TASK DIRECTIONS. After the line containing "if test_labels[i][0] == 2 or", copy nothing more; up to and including it, copy every line of the listing exactly from the first, leaving out the pictures.

INPUT FOR THIS TASK.
────────────────────

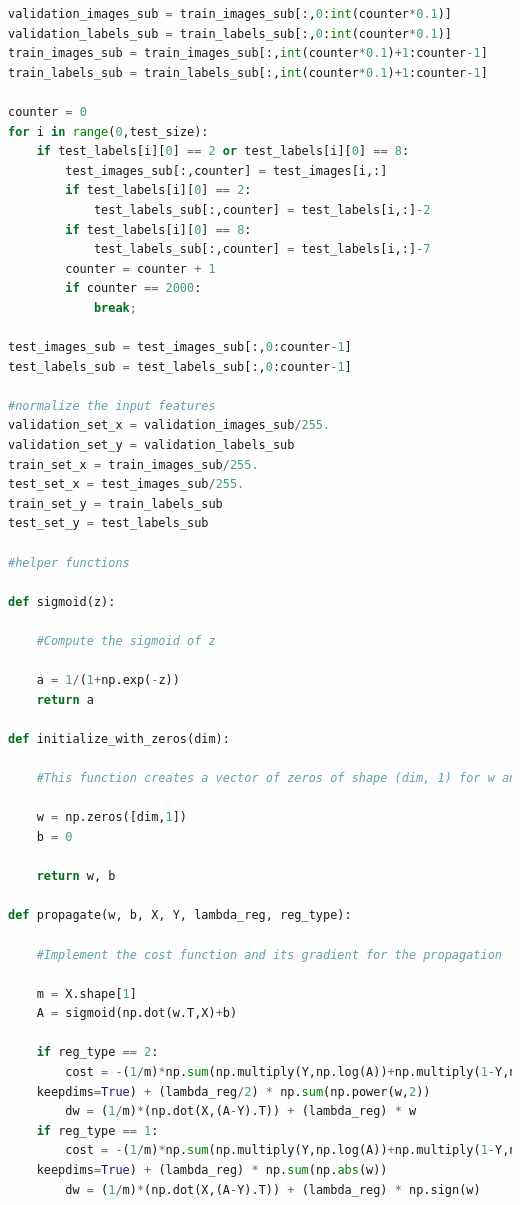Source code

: \documentclass{article} %
\begin{document}
{\begin{lstlisting}[language=Python]
validation_images_sub = train_images_sub[:,0:int(counter*0.1)]
validation_labels_sub = train_labels_sub[:,0:int(counter*0.1)]
train_images_sub = train_images_sub[:,int(counter*0.1)+1:counter-1]
train_labels_sub = train_labels_sub[:,int(counter*0.1)+1:counter-1]

counter = 0
for i in range(0,test_size):
    if test_labels[i][0] == 2 or test_labels[i][0] == 8:
        test_images_sub[:,counter] = test_images[i,:]
        if test_labels[i][0] == 2:
            test_labels_sub[:,counter] = test_labels[i,:]-2
        if test_labels[i][0] == 8:
            test_labels_sub[:,counter] = test_labels[i,:]-7
        counter = counter + 1        
        if counter == 2000:
            break;
        
test_images_sub = test_images_sub[:,0:counter-1]
test_labels_sub = test_labels_sub[:,0:counter-1]

#normalize the input features
validation_set_x = validation_images_sub/255.
validation_set_y = validation_labels_sub
train_set_x = train_images_sub/255.
test_set_x = test_images_sub/255.
train_set_y = train_labels_sub
test_set_y = test_labels_sub

#helper functions

def sigmoid(z):

    #Compute the sigmoid of z

    a = 1/(1+np.exp(-z))  
    return a

def initialize_with_zeros(dim):

    #This function creates a vector of zeros of shape (dim, 1) for w and initializes b to 0.

    w = np.zeros([dim,1])
    b = 0
    
    return w, b

def propagate(w, b, X, Y, lambda_reg, reg_type):
   
    #Implement the cost function and its gradient for the propagation
    
    m = X.shape[1]
    A = sigmoid(np.dot(w.T,X)+b)
    
    if reg_type == 2:
        cost = -(1/m)*np.sum(np.multiply(Y,np.log(A))+np.multiply(1-Y,np.log(1-A)),
	keepdims=True) + (lambda_reg/2) * np.sum(np.power(w,2)) 
        dw = (1/m)*(np.dot(X,(A-Y).T)) + (lambda_reg) * w
    if reg_type == 1:
        cost = -(1/m)*np.sum(np.multiply(Y,np.log(A))+np.multiply(1-Y,np.log(1-A)),
	keepdims=True) + (lambda_reg) * np.sum(np.abs(w))
        dw = (1/m)*(np.dot(X,(A-Y).T)) + (lambda_reg) * np.sign(w)
    

\end{lstlisting}}
\end{document}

────────────────────

TASK RESPONSE.
Source code

: \documentclass{article} %
\begin{document}
{\begin{lstlisting}[language=Python]
validation_images_sub = train_images_sub[:,0:int(counter*0.1)]
validation_labels_sub = train_labels_sub[:,0:int(counter*0.1)]
train_images_sub = train_images_sub[:,int(counter*0.1)+1:counter-1]
train_labels_sub = train_labels_sub[:,int(counter*0.1)+1:counter-1]

counter = 0
for i in range(0,test_size):
    if test_labels[i][0] == 2 or test_labels[i][0] == 8:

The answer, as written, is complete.